Warhammer Online’s “Secret” Content.

A comment I made in the post before this one deserves some explanation. This is what I was referring to, from an interview with Paul Barnett.

“I was in charge of hiding all the crazy things around the world for people to find,” Paul confirmed. “I can safely say that no one has come anywhere near finding even two percent of them. There are years and years of finding all the nonsensical gags that are hidden within the game!”

There are two possibilities.

A. Large amounts of content was created that is so impossibly hard to find, that 98% of it has been completely invisible to even the most hardcore player, 2 months after release. This is apparently a good thing, as it allows the developers to think how jolly clever they are in hiding it. I disagree. Content that is that hard to find may as well not exist, and was a complete waste of development time that could have been used to flesh out the parts of the game that normal people do in fact experience. It was especially useless in persuading people to stay on after their first month.
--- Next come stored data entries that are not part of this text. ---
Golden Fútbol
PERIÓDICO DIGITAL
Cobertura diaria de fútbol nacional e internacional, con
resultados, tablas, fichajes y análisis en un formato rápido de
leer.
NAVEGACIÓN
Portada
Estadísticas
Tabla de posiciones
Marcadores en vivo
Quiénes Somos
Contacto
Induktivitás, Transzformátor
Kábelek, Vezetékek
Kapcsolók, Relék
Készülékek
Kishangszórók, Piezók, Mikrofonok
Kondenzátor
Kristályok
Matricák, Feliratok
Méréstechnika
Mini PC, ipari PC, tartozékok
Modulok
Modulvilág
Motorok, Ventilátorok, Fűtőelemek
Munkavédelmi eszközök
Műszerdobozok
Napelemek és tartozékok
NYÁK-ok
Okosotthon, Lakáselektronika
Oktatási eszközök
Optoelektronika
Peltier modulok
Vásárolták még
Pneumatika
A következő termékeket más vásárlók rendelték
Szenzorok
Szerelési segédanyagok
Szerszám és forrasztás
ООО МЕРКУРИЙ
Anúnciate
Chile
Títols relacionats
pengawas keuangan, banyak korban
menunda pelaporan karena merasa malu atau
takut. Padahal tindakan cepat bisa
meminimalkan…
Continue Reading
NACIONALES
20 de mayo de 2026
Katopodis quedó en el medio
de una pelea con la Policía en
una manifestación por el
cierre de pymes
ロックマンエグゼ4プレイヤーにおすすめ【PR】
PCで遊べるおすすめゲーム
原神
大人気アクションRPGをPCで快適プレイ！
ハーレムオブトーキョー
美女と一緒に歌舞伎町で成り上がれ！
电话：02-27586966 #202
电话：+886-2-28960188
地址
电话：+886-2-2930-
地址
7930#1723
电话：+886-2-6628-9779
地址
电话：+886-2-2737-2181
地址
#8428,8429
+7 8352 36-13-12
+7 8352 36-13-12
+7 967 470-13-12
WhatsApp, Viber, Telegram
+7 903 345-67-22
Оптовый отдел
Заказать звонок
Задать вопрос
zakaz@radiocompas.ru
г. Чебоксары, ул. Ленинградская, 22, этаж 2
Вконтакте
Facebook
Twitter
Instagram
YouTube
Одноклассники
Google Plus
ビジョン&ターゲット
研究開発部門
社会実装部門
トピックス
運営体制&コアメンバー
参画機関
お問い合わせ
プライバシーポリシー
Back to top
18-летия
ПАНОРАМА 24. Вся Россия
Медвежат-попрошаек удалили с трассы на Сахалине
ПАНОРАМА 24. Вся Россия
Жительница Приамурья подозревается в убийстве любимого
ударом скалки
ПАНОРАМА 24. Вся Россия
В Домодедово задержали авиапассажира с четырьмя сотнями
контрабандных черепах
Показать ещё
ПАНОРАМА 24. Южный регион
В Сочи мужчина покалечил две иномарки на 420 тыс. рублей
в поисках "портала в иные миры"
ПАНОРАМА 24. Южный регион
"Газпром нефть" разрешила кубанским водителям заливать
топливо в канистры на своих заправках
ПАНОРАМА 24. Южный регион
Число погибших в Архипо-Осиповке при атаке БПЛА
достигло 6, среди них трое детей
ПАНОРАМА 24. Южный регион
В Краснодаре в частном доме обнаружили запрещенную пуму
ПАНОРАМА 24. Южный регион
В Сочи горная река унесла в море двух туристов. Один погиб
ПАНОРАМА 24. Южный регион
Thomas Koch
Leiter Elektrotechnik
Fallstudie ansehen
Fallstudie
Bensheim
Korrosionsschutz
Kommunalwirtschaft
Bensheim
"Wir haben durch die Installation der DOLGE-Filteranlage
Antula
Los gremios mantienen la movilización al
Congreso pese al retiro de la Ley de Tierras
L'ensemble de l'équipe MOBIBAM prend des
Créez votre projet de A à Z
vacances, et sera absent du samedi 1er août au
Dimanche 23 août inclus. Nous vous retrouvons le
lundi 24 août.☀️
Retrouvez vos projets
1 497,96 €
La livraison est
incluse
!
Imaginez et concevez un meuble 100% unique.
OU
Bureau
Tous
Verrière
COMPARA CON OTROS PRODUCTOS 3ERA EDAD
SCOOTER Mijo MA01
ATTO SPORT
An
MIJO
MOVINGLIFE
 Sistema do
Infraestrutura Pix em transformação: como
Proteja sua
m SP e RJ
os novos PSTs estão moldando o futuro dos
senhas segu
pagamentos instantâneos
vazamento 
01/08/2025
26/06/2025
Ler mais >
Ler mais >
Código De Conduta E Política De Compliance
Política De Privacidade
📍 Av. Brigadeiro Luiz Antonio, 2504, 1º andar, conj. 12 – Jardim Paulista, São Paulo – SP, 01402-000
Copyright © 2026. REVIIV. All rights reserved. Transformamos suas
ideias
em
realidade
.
In fact, how does Paul even know that “no one has come anywhere near finding even two percent of them”. Did they not only waste dev time creating this stuff, but then also spend time creating some method to track how many of them we’d found?

B. That the claims are untrue, or at best, wildly exaggerated. This may seem an unkind suggestion, but I have been here before. When EQ2 was released, one of the races that was supposed to be in the game was the Froglok, but upon trying to choose that race you would be confronted by this sight:


The depths of the deceit can be seen in a post I did back at that time. Suffice it to say, the race did not in fact exist in a playable form, and the suggestion we could find and unlock them was not true. A great many people wasted a whole lot of time trying to find something that did not exist. I did, uncharacteristically for me, eventually forgive them and go back, mostly because deep down I do love Everquest 2.

My point is, when an MMO developer says that something is in the game, but we, the players, just haven’t been smart enough to find it yet, I am filled with suspicion. It is true that absence of evidence is not evidence of absence, but it’s a whole lot easier to say something exists than to make it so. It is a great delaying tactic.

So we have a choice between A) An awful display of time-management, wasting precious developer resources that could have been used to improve the game in tangible ways, or B) A claim designed to make us think that something exists, when it does not.

I do not know whether A or B is correct, but I find neither possibility particularly admirable. I am genuinely perplexed that anyone would be boasting about it. Or perhaps I’m just a cynical old bastard who doesn’t understand.